4. Here's a video you're going to want to check out
As you probably saw Pike's update the other day, Johnny Gaudreau returned to action for the Boston College Eagles after winning a gold medal for Team USA in Ufa at the World Juniors. Seem to remember him lighting up Canada like Times Square in the semifinal too.
ANYWAY, you likely saw that Gaudreau had a nice little return engagement, going 1-2-3 in a 5-2 win over highly-ranked UNH, and having fellow Flames pick Billy Arnold figure into the scoring on BC's other two goals, as he went 1-1-2.
But what you may not have seen was this highlight video here:
Those passes on the two goals are just mouth-watering. They're ridiculous. They're not fair. Especially the backhand one on BC's second goal. Nope, I can't consider that reasonable in any way. And speaking of the backhand, oh y'know, that goal of his to make it 3-1, wow. Speaking as someone who watches a lot of NCAA hockey, you never see anyone that good with the puck on his backhand, and Gaudreau makes it all look so effortless. I swear I almost cried at that pass. I swear I did.
And yeah, I guess both of Billy Arnold's points were pretty good too. But man, Johnny Gaudreau. What a college player.
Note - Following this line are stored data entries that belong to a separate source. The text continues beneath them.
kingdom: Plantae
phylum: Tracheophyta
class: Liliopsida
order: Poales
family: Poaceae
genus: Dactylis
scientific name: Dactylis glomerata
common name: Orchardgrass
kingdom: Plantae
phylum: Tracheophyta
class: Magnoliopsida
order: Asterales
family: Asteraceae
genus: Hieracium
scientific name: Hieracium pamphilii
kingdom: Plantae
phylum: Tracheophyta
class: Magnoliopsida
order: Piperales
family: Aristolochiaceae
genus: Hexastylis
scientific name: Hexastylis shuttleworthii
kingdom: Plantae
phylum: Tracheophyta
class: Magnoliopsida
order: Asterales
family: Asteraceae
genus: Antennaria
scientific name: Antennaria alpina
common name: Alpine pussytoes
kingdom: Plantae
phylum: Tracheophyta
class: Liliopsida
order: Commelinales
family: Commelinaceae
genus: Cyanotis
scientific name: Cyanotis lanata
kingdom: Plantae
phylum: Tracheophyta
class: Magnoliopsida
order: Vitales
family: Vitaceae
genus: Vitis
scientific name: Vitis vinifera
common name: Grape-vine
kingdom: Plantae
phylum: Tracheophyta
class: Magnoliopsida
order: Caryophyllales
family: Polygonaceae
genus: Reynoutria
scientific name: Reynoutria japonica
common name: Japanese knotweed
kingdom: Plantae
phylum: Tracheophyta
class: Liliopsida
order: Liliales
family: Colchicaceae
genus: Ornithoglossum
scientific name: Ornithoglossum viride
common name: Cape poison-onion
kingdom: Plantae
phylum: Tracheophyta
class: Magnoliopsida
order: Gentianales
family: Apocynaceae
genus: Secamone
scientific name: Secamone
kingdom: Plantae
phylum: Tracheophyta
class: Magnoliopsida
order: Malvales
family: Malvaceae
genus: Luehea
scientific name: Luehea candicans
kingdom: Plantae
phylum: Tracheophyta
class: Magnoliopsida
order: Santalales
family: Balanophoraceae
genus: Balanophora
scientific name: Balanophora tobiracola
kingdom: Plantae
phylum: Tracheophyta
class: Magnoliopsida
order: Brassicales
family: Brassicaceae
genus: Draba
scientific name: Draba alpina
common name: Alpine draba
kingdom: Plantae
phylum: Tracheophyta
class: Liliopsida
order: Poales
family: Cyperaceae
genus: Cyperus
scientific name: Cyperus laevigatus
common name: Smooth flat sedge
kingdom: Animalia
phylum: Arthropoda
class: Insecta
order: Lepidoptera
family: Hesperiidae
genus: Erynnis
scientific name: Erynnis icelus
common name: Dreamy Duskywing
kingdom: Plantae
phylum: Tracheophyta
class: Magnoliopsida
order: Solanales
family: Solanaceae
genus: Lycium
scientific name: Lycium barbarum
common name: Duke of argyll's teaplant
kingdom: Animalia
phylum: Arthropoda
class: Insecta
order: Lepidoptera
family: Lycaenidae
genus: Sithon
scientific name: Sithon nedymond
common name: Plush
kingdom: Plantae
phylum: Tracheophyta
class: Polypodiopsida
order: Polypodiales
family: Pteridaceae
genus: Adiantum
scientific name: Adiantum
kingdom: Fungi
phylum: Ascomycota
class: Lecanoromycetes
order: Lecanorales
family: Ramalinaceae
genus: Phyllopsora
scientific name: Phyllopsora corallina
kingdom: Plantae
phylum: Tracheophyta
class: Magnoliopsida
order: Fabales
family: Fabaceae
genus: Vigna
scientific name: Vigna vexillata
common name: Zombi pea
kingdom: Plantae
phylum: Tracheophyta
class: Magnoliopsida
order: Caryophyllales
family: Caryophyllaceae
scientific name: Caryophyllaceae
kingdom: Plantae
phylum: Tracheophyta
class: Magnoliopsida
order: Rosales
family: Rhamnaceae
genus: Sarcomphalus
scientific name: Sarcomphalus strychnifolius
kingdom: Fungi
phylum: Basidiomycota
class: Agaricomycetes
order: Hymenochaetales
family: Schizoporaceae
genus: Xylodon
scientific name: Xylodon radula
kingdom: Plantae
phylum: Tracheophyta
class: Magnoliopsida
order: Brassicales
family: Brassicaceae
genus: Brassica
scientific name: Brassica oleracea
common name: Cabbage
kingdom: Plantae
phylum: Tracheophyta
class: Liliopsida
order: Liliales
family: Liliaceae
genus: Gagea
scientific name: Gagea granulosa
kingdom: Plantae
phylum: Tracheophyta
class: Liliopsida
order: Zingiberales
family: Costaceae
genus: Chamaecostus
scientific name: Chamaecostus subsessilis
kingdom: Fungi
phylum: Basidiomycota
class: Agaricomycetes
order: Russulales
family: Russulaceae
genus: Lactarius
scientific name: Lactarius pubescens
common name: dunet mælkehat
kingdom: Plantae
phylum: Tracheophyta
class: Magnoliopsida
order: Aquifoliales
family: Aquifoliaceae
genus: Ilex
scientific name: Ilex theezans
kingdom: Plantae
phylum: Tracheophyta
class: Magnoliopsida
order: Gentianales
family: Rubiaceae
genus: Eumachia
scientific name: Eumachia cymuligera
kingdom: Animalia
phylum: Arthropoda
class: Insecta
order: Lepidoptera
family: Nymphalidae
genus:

5. On the prospects of an offer sheet
Saw Kent's article the other day about signing Ryan O'Reilly to an offer sheet, and I'm all for it, obviously. Same for Jamie Benn. Same for PK Subban. These are all excellent young players who would help the franchise as it attempts to rebuild on the fly, for the cost of a first-round pick (which will be middling) and probably a third as well. Small price to pay for players of that quality.
Of course, I'm also resigning myself to the idea that this will never happen — for any team, not just Calgary — for a number of reasons.
The first is that obviously the Flames have no cap space to give O'Reilly or Benn or Subban the kind of money they apparently want. The second is that no one ever signs anyone to offer sheets unless they're the Flyers, and even then it apparently has to be for a guy like Shea Weber, who is widely considered to be a top-3 defenseman in the league; none of these guys fit that mold. The third is that unless you blow one of these guys' doors off with an offer, their team is likely to match anyway, and we all know that no one in the NHL wants to get into that kind of salary-escalating shoving match.
But with regard to that last point, I would note that the Flames are likely uniquely positioned to avoid that kind of issue. There is one positive to take from the team's years of bad drafting: there is no one other teams would be able to justify signing to big-money RFA offer sheets. With the exception of Sven Baertschi, who's a ways off from getting another contract, can you see Colorado or Montreal or Dallas throwing out a revenge offer sheet the Flames wouldn't just take the picks and laugh about later?
I say go for it, but in saying that I also acknowledge it will definitely not happen.